Überarbeitet den Vortrag so lange, bis ihr euch sicher fühlt und den Vortrag auch um 0300 präsentieren könnt und es läuft immer noch flüssig. Ansonsten lasst es. Das Leben ist zu kurz für schlechte Vorträge.
Was werde ich anders machen?
Wie ich bereits schrieb, werde ich wohl in der Form nicht mehr an solchen Kongressen teilnehmen. Falls ich doch nochmal die Zeit und das Geld investieren sollte, werde ich zumindest selbst einen Vortrag vorbereiten und halten. Ich möchte nämlich, dass die Teilnehmer an so einer Veranstaltung die Wahl haben, bei schlechten Vorträgen einfach woanders hinzugehen ohne sich nur mit sich selbst beschäftigen zu müssen. Das ist nämlich meiner wunderbaren Freundin passiert – Danke, dass Du die 4 Tage trotzdem fast ohne Maulen ausgehalten hast. (Zur Erklärung: sie hatte keine wirkliche Internetverbindung und ich war mehr mit meinem Laptop beschäftigt als mit sonst was.)

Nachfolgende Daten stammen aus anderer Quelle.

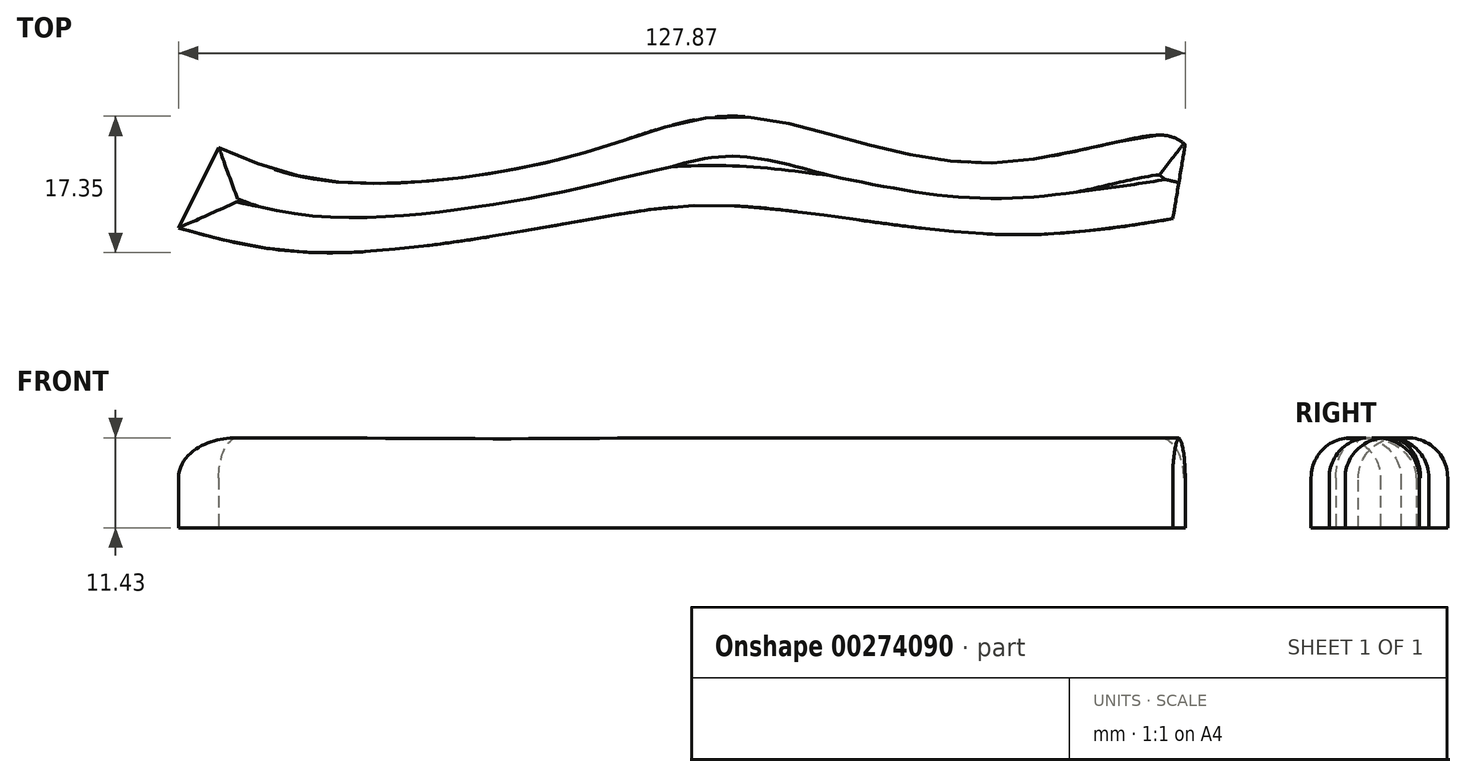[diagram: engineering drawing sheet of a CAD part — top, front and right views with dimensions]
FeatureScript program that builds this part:
annotation { "Feature Type Name" : "Feature", "Feature Type Description" : "" }
export const myFeature = defineFeature(function(context is Context, id is Id, definition is map)
    precondition{}
    {
        {
            var Q0;
            Q0=qCreatedBy(makeId("Top.planeOp"),FACE);
            var sketch = newSketch(context, id + "F0", { "sketchPlane" : qUnion([Q0])});
            skFitSpline(sketch, "E0", {"points": [v(-66.5, 27.14) * mm, v(-51.94, 22.82) * mm, v(-20.46, 26.36) * mm, v(0, 31.08) * mm, v(29.9, 25.18) * mm, v(53.12, 28.72) * mm, v(56.26, 27.54) * mm], "startDerivative": vector(85.06, -37.6) * mm, "endDerivative": vector(33.97, -24.82) * mm});
            skFitSpline(sketch, "E1", {"points": [v(-71.6, 16.91) * mm, v(-52.72, 13.77) * mm, v(-18.89, 18.1) * mm, v(0, 19.67) * mm, v(31.87, 16.13) * mm, v(54.7, 18.1) * mm], "startDerivative": vector(96.11, -26.7) * mm, "endDerivative": vector(110.73, 18.23) * mm});
            skLineSegment(sketch, "E2", {"start": v(-66.5, 27.14) * mm, "end": v(-71.6, 16.91) * mm});
            skLineSegment(sketch, "E3", {"start": v(56.26, 27.54) * mm, "end": v(54.7, 18.1) * mm});
            skSolve(sketch);
        }
        {
            var Q0;
            Q0=makeQuery(id+"F0.imprint","IMPRINT",FACE,{"disambiguationData":[TD([[makeQuery(id+"F0.imprint","IMPRINT",EDGE,{"derivedFrom":sQuery(id+"F0.wireOp",EDGE,"E0")}),-1.0]])]});
            extrude(context, id + "F1", {"entities" : qUnion([Q0]), "depth" : 11.43 * mm});
        }
        {
            var Q0;
            Q0=makeQuery(id+"F1.opExtrude","CAP_EDGE",EDGE,{"disambiguationData":[OSD([sQuery(id+"F0.wireOp",EDGE,"E1")])],"isStart":false});
            var Q1;
            Q1=makeQuery(id+"F1.opExtrude","CAP_EDGE",EDGE,{"disambiguationData":[OSD([sQuery(id+"F0.wireOp",EDGE,"E0")])],"isStart":false});
            var Q2;
            Q2=makeQuery(id+"F1.opExtrude","CAP_EDGE",EDGE,{"disambiguationData":[OSD([sQuery(id+"F0.wireOp",EDGE,"E2")])],"isStart":false});
            fillet(context, id + "F2", {"entities" : qUnion([Q0, Q1, Q2]), "radius" : 5.08 * mm, "tangentPropagation" : true, "allowEdgeOverflow" : false});
        }
    });
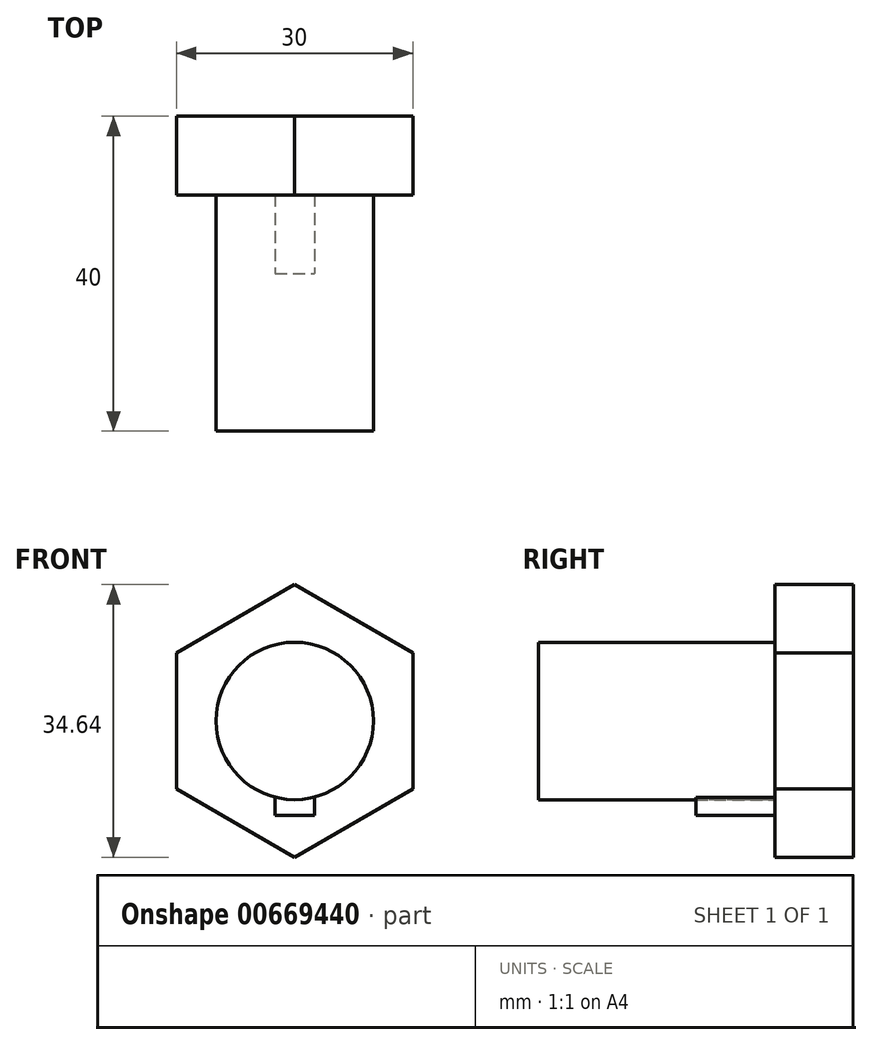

Vielleicht sollte ich in Zukunft auch Menschen direkt ansprechen, wenn ich was an deren Vortrag zu kritisieren habe. Da war ich mir aber nicht sicher, ob ich das sachlich genug rüberbringen kann.
Und zu guter Letzt sollte ich wohl künftig mit dem Auto anreisen und massiv mehr Zeug zum basteln mitnehmen, dann hätte ich wenigstens einen Lückenfüller für die Pausen. (Wobei das dann nach dem Häkel-Workshop kein allzu großes Problem mehr war. Häkeln ist Krieg.)